What you have to do: Format as a numbered list the part of the data that opens with the line containing "order: Ericales" and closes with the line containing "genus: Carnegiea", leaving out any blank lines.

---

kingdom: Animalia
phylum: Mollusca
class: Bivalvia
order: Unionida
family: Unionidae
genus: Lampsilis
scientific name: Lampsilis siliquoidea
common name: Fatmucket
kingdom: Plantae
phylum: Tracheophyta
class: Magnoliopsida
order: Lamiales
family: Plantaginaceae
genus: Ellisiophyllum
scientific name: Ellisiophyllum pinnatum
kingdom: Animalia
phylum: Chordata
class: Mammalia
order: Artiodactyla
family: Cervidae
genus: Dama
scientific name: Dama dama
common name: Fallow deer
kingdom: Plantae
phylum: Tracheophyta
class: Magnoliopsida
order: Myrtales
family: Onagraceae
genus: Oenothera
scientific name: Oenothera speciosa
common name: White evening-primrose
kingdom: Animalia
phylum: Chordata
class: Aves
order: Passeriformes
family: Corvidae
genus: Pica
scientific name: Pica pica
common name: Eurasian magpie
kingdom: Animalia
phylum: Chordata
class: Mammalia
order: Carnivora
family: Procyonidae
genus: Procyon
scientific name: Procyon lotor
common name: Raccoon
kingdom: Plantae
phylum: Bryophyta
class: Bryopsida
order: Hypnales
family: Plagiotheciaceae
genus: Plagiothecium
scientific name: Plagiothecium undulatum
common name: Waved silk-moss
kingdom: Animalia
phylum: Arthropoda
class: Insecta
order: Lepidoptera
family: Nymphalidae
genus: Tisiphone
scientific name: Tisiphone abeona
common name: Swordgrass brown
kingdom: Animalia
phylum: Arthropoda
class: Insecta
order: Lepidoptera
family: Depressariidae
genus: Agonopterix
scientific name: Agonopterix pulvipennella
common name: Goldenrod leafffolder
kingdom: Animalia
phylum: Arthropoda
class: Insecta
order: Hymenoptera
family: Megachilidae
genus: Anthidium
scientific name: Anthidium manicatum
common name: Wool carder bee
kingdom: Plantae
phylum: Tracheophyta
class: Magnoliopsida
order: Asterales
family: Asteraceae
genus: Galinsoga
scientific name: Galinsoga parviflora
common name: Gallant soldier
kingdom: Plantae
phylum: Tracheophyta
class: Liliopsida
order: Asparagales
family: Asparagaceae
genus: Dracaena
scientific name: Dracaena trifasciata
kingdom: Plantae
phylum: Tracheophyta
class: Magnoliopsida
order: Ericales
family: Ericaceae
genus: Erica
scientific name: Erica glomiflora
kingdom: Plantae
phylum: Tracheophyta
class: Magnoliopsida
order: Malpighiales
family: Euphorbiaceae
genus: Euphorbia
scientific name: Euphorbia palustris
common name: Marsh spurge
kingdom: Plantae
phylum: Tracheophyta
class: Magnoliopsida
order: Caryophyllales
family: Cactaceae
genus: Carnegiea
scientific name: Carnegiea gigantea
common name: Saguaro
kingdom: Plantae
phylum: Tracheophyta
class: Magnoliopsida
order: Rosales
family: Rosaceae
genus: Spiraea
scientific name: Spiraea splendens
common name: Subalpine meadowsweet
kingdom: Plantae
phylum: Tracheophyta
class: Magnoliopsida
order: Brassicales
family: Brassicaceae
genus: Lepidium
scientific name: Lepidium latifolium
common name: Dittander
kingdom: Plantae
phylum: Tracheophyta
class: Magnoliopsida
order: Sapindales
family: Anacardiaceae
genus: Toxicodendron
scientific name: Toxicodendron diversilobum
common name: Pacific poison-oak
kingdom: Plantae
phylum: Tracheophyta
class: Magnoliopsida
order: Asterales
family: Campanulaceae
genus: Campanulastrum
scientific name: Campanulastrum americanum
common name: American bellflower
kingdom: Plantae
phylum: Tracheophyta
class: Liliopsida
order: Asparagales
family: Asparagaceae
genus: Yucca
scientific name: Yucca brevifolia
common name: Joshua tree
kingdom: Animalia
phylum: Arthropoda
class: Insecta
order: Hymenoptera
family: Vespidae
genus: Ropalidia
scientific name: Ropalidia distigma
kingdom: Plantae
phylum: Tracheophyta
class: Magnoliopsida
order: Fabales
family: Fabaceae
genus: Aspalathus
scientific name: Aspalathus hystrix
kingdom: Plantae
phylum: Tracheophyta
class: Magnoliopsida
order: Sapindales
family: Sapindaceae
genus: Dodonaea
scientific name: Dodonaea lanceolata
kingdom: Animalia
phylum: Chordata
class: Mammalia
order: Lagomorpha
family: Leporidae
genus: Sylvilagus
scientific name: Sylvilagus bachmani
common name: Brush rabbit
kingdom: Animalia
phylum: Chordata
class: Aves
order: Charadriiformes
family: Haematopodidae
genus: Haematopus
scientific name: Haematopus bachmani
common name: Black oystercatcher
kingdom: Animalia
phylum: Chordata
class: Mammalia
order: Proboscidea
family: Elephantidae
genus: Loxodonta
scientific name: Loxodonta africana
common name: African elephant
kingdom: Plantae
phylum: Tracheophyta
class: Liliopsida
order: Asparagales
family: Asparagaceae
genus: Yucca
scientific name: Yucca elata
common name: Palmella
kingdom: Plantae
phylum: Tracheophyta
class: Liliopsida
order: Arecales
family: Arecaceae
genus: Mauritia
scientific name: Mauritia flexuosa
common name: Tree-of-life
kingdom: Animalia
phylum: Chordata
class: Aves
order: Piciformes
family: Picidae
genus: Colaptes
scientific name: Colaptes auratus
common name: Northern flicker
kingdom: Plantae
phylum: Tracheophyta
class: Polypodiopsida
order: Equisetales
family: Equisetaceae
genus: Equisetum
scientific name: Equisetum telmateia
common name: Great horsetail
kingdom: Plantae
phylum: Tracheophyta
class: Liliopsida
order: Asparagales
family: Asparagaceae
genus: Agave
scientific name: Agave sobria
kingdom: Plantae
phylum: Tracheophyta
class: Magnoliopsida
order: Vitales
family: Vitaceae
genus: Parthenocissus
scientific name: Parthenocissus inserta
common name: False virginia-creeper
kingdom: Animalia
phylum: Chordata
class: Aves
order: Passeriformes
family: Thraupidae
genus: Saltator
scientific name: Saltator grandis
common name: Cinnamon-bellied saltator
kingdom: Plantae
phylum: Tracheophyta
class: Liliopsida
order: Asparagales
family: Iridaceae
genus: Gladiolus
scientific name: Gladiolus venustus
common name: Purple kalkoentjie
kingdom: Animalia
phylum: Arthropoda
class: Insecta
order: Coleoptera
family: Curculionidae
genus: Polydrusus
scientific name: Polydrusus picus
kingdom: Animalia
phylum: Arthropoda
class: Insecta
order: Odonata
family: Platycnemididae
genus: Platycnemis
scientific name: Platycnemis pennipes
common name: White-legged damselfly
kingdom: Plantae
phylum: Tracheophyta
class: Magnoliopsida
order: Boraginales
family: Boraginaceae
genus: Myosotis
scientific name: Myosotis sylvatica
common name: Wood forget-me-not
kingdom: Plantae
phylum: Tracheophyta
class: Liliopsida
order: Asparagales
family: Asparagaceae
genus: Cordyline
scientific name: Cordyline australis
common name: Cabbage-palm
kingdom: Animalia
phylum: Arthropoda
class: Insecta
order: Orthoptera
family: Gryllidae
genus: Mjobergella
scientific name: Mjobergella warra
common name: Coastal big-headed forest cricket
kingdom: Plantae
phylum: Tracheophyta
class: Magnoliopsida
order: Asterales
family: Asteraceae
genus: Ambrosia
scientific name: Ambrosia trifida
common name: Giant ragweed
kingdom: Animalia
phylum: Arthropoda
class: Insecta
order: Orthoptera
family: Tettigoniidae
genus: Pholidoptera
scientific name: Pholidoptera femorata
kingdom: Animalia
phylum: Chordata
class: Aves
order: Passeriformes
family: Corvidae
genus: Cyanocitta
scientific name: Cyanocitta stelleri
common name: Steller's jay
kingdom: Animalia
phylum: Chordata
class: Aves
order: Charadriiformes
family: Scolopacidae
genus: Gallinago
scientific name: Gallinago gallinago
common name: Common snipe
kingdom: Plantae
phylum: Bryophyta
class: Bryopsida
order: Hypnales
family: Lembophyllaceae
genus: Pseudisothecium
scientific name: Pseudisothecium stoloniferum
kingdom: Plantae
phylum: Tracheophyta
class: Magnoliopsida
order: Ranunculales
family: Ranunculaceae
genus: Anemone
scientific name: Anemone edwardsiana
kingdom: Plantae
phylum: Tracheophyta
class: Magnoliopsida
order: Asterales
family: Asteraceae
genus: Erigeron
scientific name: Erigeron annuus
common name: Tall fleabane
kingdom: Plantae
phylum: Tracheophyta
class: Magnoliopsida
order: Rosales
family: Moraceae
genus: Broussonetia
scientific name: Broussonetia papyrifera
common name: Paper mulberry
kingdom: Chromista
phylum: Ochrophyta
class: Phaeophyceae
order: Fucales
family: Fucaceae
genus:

---

Task output:
1. order: Ericales
2. family: Ericaceae
3. genus: Erica
4. scientific name: Erica glomiflora
5. kingdom: Plantae
6. phylum: Tracheophyta
7. class: Magnoliopsida
8. order: Malpighiales
9. family: Euphorbiaceae
10. genus: Euphorbia
11. scientific name: Euphorbia palustris
12. common name: Marsh spurge
13. kingdom: Plantae
14. phylum: Tracheophyta
15. class: Magnoliopsida
16. order: Caryophyllales
17. family: Cactaceae
18. genus: Carnegiea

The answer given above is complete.